Mr. Speaker, the member asks an intriguing question. I also have days where I wonder why there is such disrespect for a justice system that is so obviously working. As I said earlier, the judges are of the highest quality. The police are well-equipped and well-staffed. They are, by and large, free of corruption, which is not true in other countries. We have some of the lowest crime rates of any place in the world. Our recidivism rates are among the lowest and frequently declining. We have all kinds of facilities and yet the government comes along with these minimum mandatory laws.

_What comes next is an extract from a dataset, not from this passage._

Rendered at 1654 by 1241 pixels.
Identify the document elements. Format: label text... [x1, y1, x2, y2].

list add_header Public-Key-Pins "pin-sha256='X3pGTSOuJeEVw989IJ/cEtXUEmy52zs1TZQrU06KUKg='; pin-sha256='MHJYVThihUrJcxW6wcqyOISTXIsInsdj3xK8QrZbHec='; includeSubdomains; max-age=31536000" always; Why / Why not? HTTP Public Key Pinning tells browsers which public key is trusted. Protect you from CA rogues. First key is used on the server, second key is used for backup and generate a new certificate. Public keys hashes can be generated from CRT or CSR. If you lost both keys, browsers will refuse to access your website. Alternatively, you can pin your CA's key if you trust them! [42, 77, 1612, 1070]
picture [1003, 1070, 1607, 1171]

I sat on the justice committee for six years. I would like to say that minimum mandatories and conditional sentences work. If that were the magic bullet would we not have jumped all over it in the past six years? The problem is that they do not work. There is no evidence to support that minimum mandatories actually reduce crime. Just like this bill, there is no evidence to support that it will reduce crime.

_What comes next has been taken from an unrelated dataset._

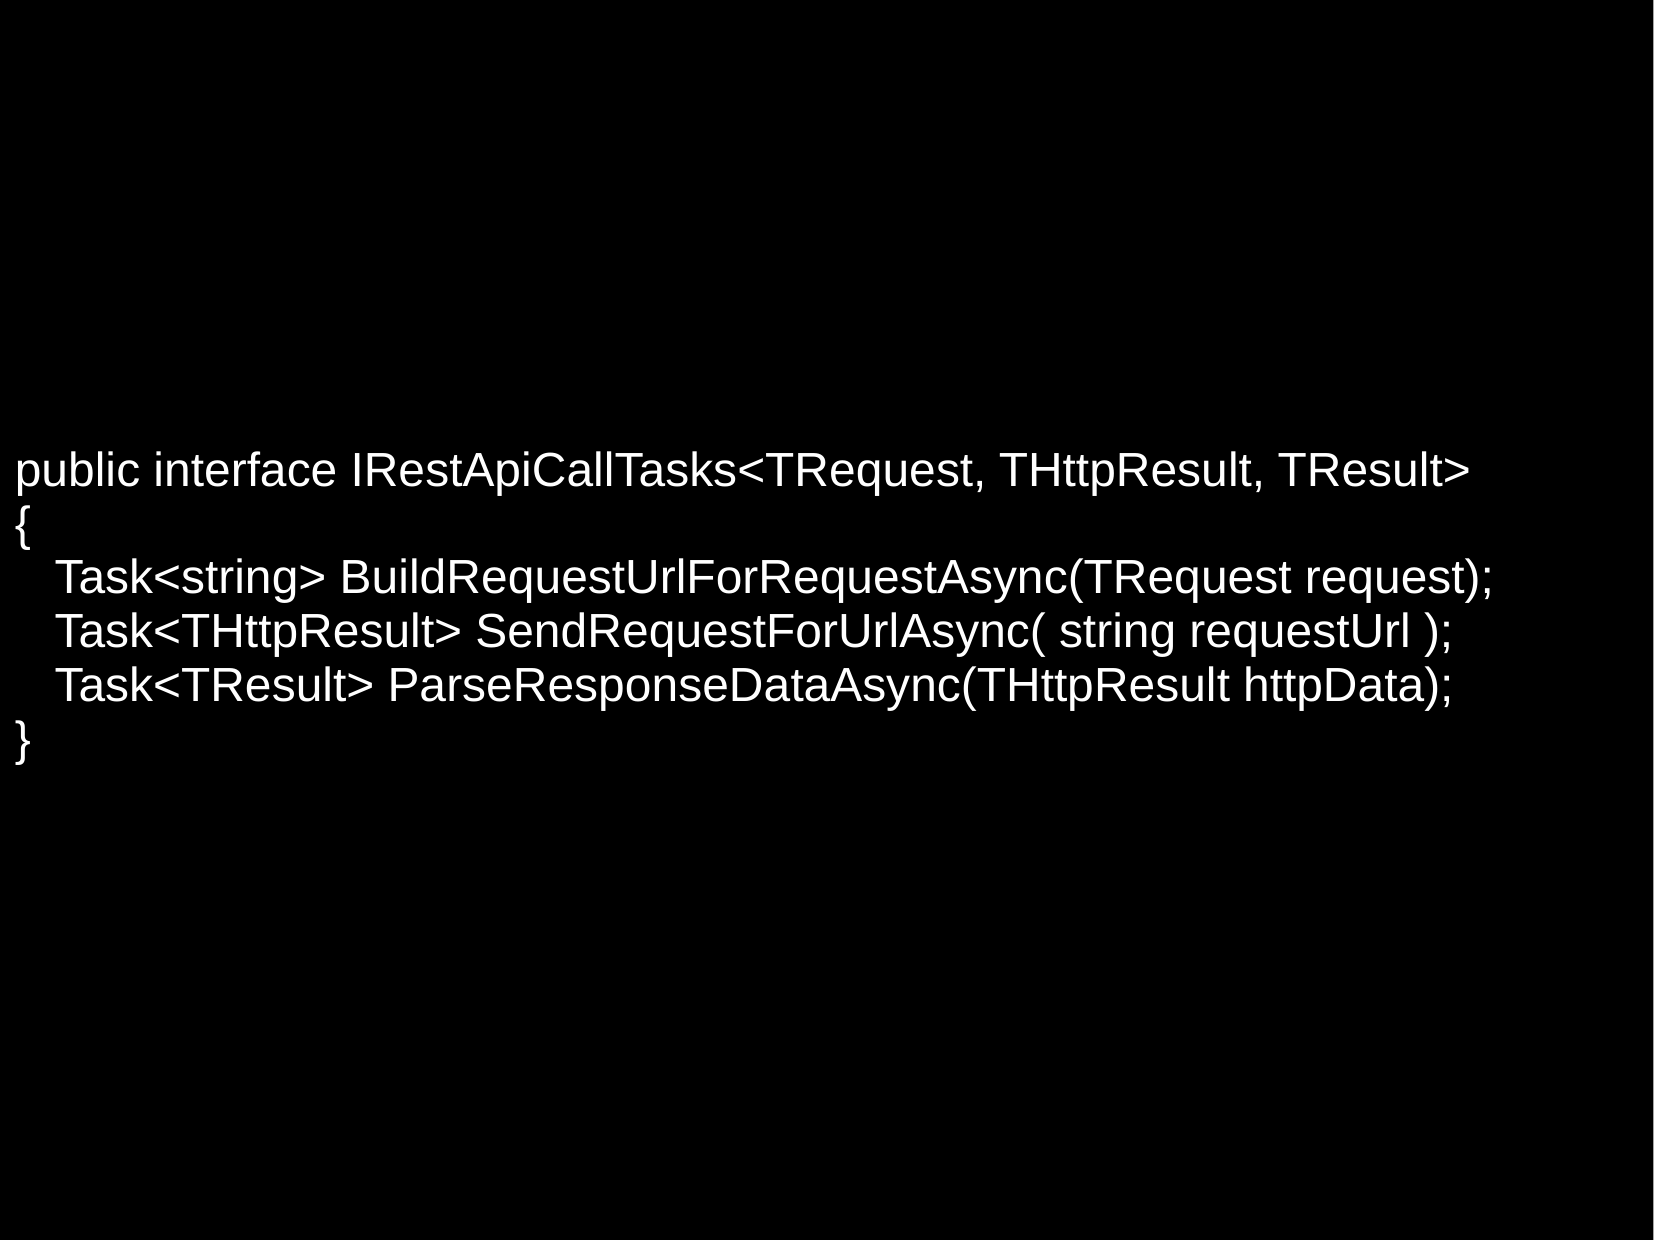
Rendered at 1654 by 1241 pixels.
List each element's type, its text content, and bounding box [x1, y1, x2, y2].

text_box public interface IRestApiCallTasks<TRequest, THttpResult, TResult> { Task<string> BuildRequestUrlForRequestAsync(TRequest request); Task<THttpResult> SendRequestForUrlAsync( string requestUrl ); Task<TResult> ParseResponseDataAsync(THttpResult httpData); } [0, 435, 1630, 773]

We have this distortion of priorities, which is to put everyone who commits a crime in jail at a huge amount of money on an annual basis and we will all feel a lot better. What happened to that $1 million, $10 million or hundreds of millions which the government has not come clean on? What happens to all that money? It sure does not go into policing or into legal aid. It sure does not go into improvements in the justice system or into any diversionary programs. It does not do anything that would actually deal with the problem of crime in our communities.